Вечером Валерий долго лежал в гостиничной, пахнущей стиральным порошком койке, вспоминал наглую цыганку, ее великолепного жеребца и небольших редкопородных желтых лошадок, которых наблюдал в загоне за конюшней, ожидая на остановке автобуса.
«Неприятная все-таки девчонка», — решил Валерий, соскальзывая в сон, отливающий лошадьми, запахами конюшни и медлительной радостью пустого теплого дня, когда легкий, длинный и дробный стук в дверь вывел его из этого состояния. Он приподнялся с подушки.
Дверь, как оказалось, он забыл запереть, она медленно открылась, и в номер вошла женщина. Валерий молчал, вглядываясь. Подумал сначала, что горничная.
— А, ждал, — хрипловато сказала женщина, и тут он ее узнал: это была утренняя всадница.
— А я решила: если спросишь, кто там, повернусь и уеду, — без улыбки сказала она и села на кровать.
Она снимала те самые сапоги, которые он про себя утром одобрил. Сначала наступила на задник левого и сбросила его, потом стащила руками правый и с некоторым усилием отбросила его в угол.
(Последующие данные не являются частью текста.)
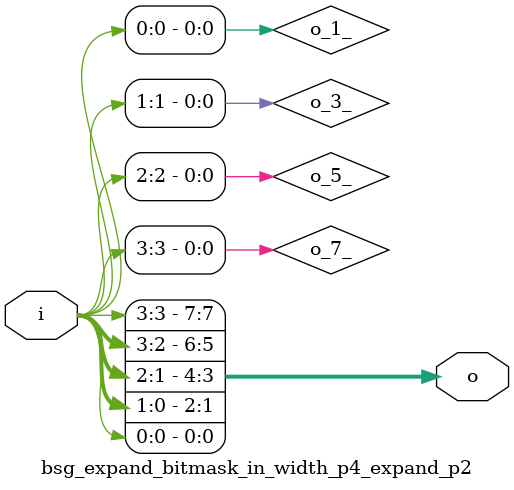
<source format=v>
module bsg_expand_bitmask_in_width_p4_expand_p2
(
  i,
  o
);

  input [3:0] i;
  output [7:0] o;
  wire [7:0] o;
  wire o_7_,o_5_,o_3_,o_1_;
  assign o_7_ = i[3];
  assign o[6] = o_7_;
  assign o[7] = o_7_;
  assign o_5_ = i[2];
  assign o[4] = o_5_;
  assign o[5] = o_5_;
  assign o_3_ = i[1];
  assign o[2] = o_3_;
  assign o[3] = o_3_;
  assign o_1_ = i[0];
  assign o[0] = o_1_;
  assign o[1] = o_1_;

endmodule
</source>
— Ну, что глазами хлопаешь?
Она встала возле постели, и он увидел, как она мала ростом. И еще успел подумать, что ему совершенно не нравятся такие маленькие и острые женщины.
Она стянула с себя белый свитер, тот самый, подарочный, расстегнула кнопку на грязных белых джинсах и, не снимая их, нырнула под одеяло, обняла его и сказала голосом трезвым и усталым:
— Весь день меня жгло — так тебя хотелось…
Бутонов выдохнул воздух и навсегда забыл, какие же это женщины ему обыкновенно нравились…
Все, что он о ней узнал, он узнал позже. Была она вовсе не цыганка, а еврейка из питерской профессорской семьи, ушла к Сысоеву семь лет тому назад, дочку ее от первого брака воспитывают родители и ей не доверяют. Но самое главное и поразительное было то, что к утру он обнаружил, что в свои неполные двадцать девять лет он пропустил целый материк, и непостижимо было, как удалось этой тщедушной девчонке, такой горячей снаружи и изнутри, погрузить его в себя до такой степени, что он казался самому себе тающим в густой сладкой жидкости розовым леденцом, а вся кожа его стонала и плавилась от нежности и счастья, и всякое касание, скольжение проникало насквозь, в самую душу, и вся поверхность оказывалась как будто в самом нутре, в самой глубине. Он ощущал себя вывернутым наизнанку и понимал, что, не заткни она тонкими пальчиками его уши, душа его непременно вылетела бы вон…
В шесть часов утра диковинные часики, не снятые с ее руки, слабо чирикнули. Она сидела на подоконнике, обняв ногами его поясницу. Он стоял перед ней и видел, как оттопыривается ниже ее пупка бугорок, обозначающий его присутствие.
— Все, — сказала она и погладила выступающий бугорок через тонкую пленку своего живота.
— Не уходи, — попросил он.
— Уже ушла, — засмеялась она, и он заметил, как по-вурдалачьи выпирают вперед верхние клычки. Он погладил пальцами ее зубы.
— Нет, я не вурдалак, — засмеялась она. — Я блядь обыкновенная. Тебе нравится?
— Очень, — честно ответил он, и она соскочила, оставив его стрелу невыпущенной.
Она пошла в душ. Ноги у нее были кривоваты и не очень ловко вставлены. Но желание только накалялось. Он вынул из переворошенной постели порванные золотые цепочки, соскользнувшие ночью с ее шеи.